Laurie Anderson Home of the Brave (1986)
This is the young Laurie Anderson: playful and childlike as she moves between instruments and guest musicians, voice and sound modulation, recorded and live. No melancholy of “O Superman” here, nor the gravitas of “From the Air” — this is as carefree and fun as avant-garde song-making gets.

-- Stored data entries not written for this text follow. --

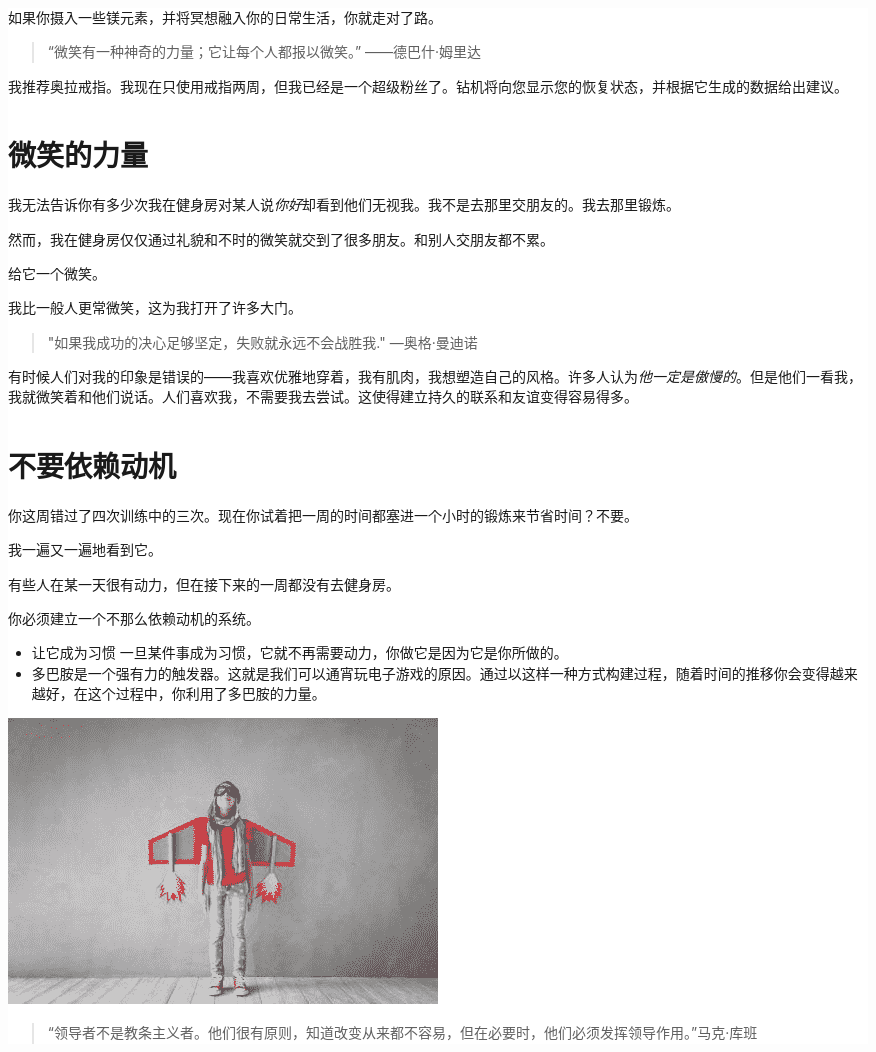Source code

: 如果你摄入一些镁元素，并将冥想融入你的日常生活，你就走对了路。

> “微笑有一种神奇的力量；它让每个人都报以微笑。”
> ――德巴什·姆里达

我推荐奥拉戒指。我现在只使用戒指两周，但我已经是一个超级粉丝了。钻机将向您显示您的恢复状态，并根据它生成的数据给出建议。

# 微笑的力量

我无法告诉你有多少次我在健身房对某人说*你好*却看到他们无视我。我不是去那里交朋友的。我去那里锻炼。

然而，我在健身房仅仅通过礼貌和不时的微笑就交到了很多朋友。和别人交朋友都不累。

给它一个微笑。

我比一般人更常微笑，这为我打开了许多大门。

> "如果我成功的决心足够坚定，失败就永远不会战胜我."
> —奥格·曼迪诺

有时候人们对我的印象是错误的——我喜欢优雅地穿着，我有肌肉，我想塑造自己的风格。许多人认为*他一定是傲慢的*。但是他们一看我，我就微笑着和他们说话。人们喜欢我，不需要我去尝试。这使得建立持久的联系和友谊变得容易得多。

# 不要依赖动机

你这周错过了四次训练中的三次。现在你试着把一周的时间都塞进一个小时的锻炼来节省时间？不要。

我一遍又一遍地看到它。

有些人在某一天很有动力，但在接下来的一周都没有去健身房。

你必须建立一个不那么依赖动机的系统。

*   让它成为习惯
    一旦某件事成为习惯，它就不再需要动力，你做它是因为它是你所做的。
*   多巴胺是一个强有力的触发器。这就是我们可以通宵玩电子游戏的原因。通过以这样一种方式构建过程，随着时间的推移你会变得越来越好，在这个过程中，你利用了多巴胺的力量。

![](img/1918459956b1b6f97169e4758f6ca651.png)

> “领导者不是教条主义者。他们很有原则，知道改变从来都不容易，但在必要时，他们必须发挥领导作用。”马克·库班
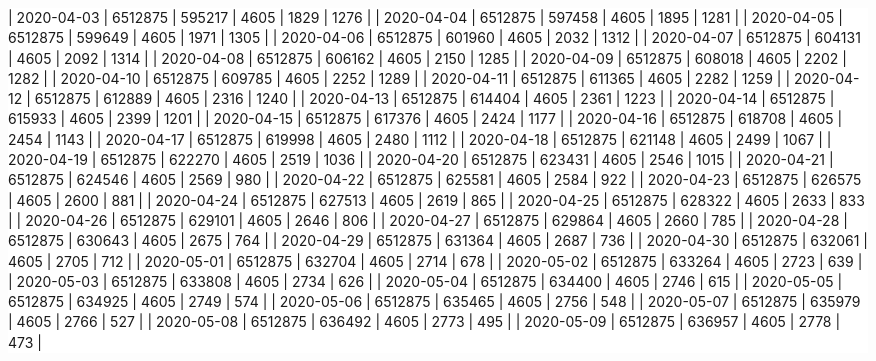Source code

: | 2020-04-03 | 6512875 | 595217 | 4605 | 1829 | 1276 |
| 2020-04-04 | 6512875 | 597458 | 4605 | 1895 | 1281 |
| 2020-04-05 | 6512875 | 599649 | 4605 | 1971 | 1305 |
| 2020-04-06 | 6512875 | 601960 | 4605 | 2032 | 1312 |
| 2020-04-07 | 6512875 | 604131 | 4605 | 2092 | 1314 |
| 2020-04-08 | 6512875 | 606162 | 4605 | 2150 | 1285 |
| 2020-04-09 | 6512875 | 608018 | 4605 | 2202 | 1282 |
| 2020-04-10 | 6512875 | 609785 | 4605 | 2252 | 1289 |
| 2020-04-11 | 6512875 | 611365 | 4605 | 2282 | 1259 |
| 2020-04-12 | 6512875 | 612889 | 4605 | 2316 | 1240 |
| 2020-04-13 | 6512875 | 614404 | 4605 | 2361 | 1223 |
| 2020-04-14 | 6512875 | 615933 | 4605 | 2399 | 1201 |
| 2020-04-15 | 6512875 | 617376 | 4605 | 2424 | 1177 |
| 2020-04-16 | 6512875 | 618708 | 4605 | 2454 | 1143 |
| 2020-04-17 | 6512875 | 619998 | 4605 | 2480 | 1112 |
| 2020-04-18 | 6512875 | 621148 | 4605 | 2499 | 1067 |
| 2020-04-19 | 6512875 | 622270 | 4605 | 2519 | 1036 |
| 2020-04-20 | 6512875 | 623431 | 4605 | 2546 | 1015 |
| 2020-04-21 | 6512875 | 624546 | 4605 | 2569 | 980 |
| 2020-04-22 | 6512875 | 625581 | 4605 | 2584 | 922 |
| 2020-04-23 | 6512875 | 626575 | 4605 | 2600 | 881 |
| 2020-04-24 | 6512875 | 627513 | 4605 | 2619 | 865 |
| 2020-04-25 | 6512875 | 628322 | 4605 | 2633 | 833 |
| 2020-04-26 | 6512875 | 629101 | 4605 | 2646 | 806 |
| 2020-04-27 | 6512875 | 629864 | 4605 | 2660 | 785 |
| 2020-04-28 | 6512875 | 630643 | 4605 | 2675 | 764 |
| 2020-04-29 | 6512875 | 631364 | 4605 | 2687 | 736 |
| 2020-04-30 | 6512875 | 632061 | 4605 | 2705 | 712 |
| 2020-05-01 | 6512875 | 632704 | 4605 | 2714 | 678 |
| 2020-05-02 | 6512875 | 633264 | 4605 | 2723 | 639 |
| 2020-05-03 | 6512875 | 633808 | 4605 | 2734 | 626 |
| 2020-05-04 | 6512875 | 634400 | 4605 | 2746 | 615 |
| 2020-05-05 | 6512875 | 634925 | 4605 | 2749 | 574 |
| 2020-05-06 | 6512875 | 635465 | 4605 | 2756 | 548 |
| 2020-05-07 | 6512875 | 635979 | 4605 | 2766 | 527 |
| 2020-05-08 | 6512875 | 636492 | 4605 | 2773 | 495 |
| 2020-05-09 | 6512875 | 636957 | 4605 | 2778 | 473 |
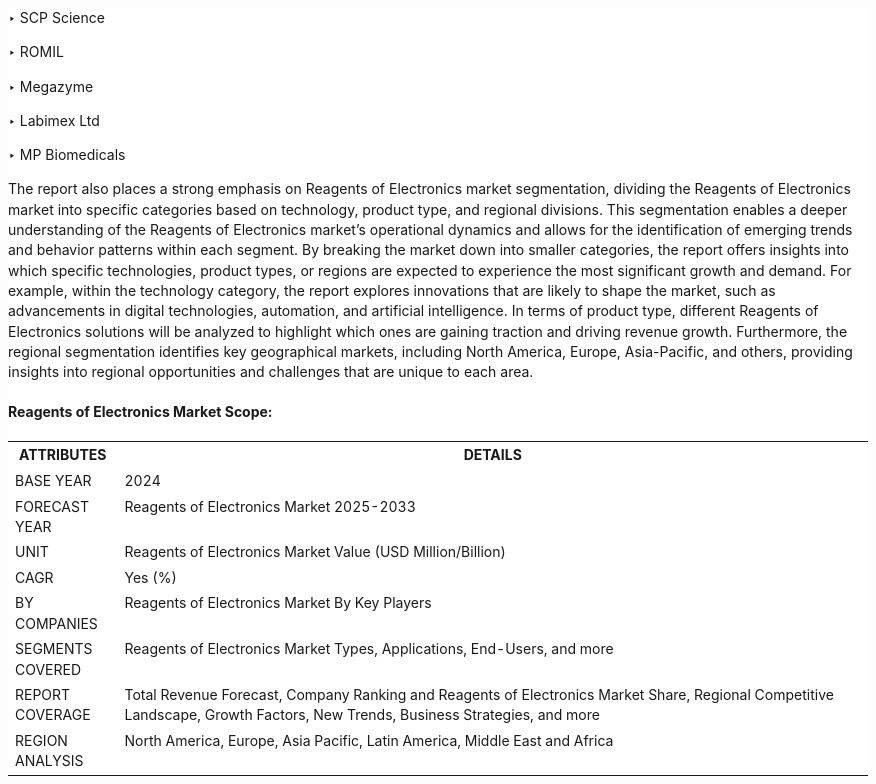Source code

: ‣ SCP Science

‣ ROMIL

‣ Megazyme

‣ Labimex Ltd

‣ MP Biomedicals

The report also places a strong emphasis on Reagents of Electronics market segmentation, dividing the Reagents of Electronics market into specific categories based on technology, product type, and regional divisions. This segmentation enables a deeper understanding of the Reagents of Electronics market’s operational dynamics and allows for the identification of emerging trends and behavior patterns within each segment. By breaking the market down into smaller categories, the report offers insights into which specific technologies, product types, or regions are expected to experience the most significant growth and demand. For example, within the technology category, the report explores innovations that are likely to shape the market, such as advancements in digital technologies, automation, and artificial intelligence. In terms of product type, different Reagents of Electronics solutions will be analyzed to highlight which ones are gaining traction and driving revenue growth. Furthermore, the regional segmentation identifies key geographical markets, including North America, Europe, Asia-Pacific, and others, providing insights into regional opportunities and challenges that are unique to each area.

<h4>Reagents of Electronics Market Scope:</h4>
<table>
<tr>
<th>ATTRIBUTES</th>
<th>DETAILS</th>
</tr>
<tr>
<td>BASE YEAR</td>
<td>2024</td>
</tr>
<tr>
<td>FORECAST YEAR</td>
<td>Reagents of Electronics Market 2025-2033</td>
</tr>
<tr>
<td>UNIT</td>
<td>Reagents of Electronics Market Value (USD Million/Billion)</td>
<tr>
<td>CAGR</td>
<td>Yes (%)</td>
</tr>
</tr>
<tr>
<td>BY COMPANIES</td>
<td>Reagents of Electronics Market By Key Players</td>
</tr>
<tr>
<td>SEGMENTS COVERED</td>
<td>Reagents of Electronics Market Types, Applications, End-Users, and more</td>
</tr>
<tr>
<td>REPORT COVERAGE</td>
<td>Total Revenue Forecast, Company Ranking and Reagents of Electronics Market Share, Regional Competitive Landscape, Growth Factors, New Trends, Business Strategies, and more</td>
</tr>
<tr>
<td>REGION ANALYSIS</td>
<td>North America, Europe, Asia Pacific, Latin America, Middle East and Africa</td>
</tr>
</table>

Mozart Great Mass in C minor
Insula Orchestra — named after the part of the brain that turns inchoate sensations into conscious emotions — is one of France’s several orchestras run by women conductors. Mozart’s “Mass in C-minor” was its first big statement to the world. An old church was opened for the purposes of this recording for the Arte TV network and four superb soloists hired. Period instruments are different from modern symphonic orchestras: sound comes across as smudgier and more in-between because they’re differently tuned and produced by different materials. In other words, the impression of precision and sharpness is harder to achieve, and Insula and the chorus do this — but observe the conductor, Laurence Equilbey. Hers is not a style of strict beat-tracking; it’s more of a trance from the first big tutti in Kyrie on. It’s a great pleasure to observe women owning such muscular and masculine works as Mahler’s 5th (see for example, Hanna Chang when she next guestconducts the TSO) or Holst’s “The Planets” (Susanna Malkki), but witnessing this kind of helplessness before the ineffability of music, as evinced by Equilbey, is a pleasure of a different, more poignant kind.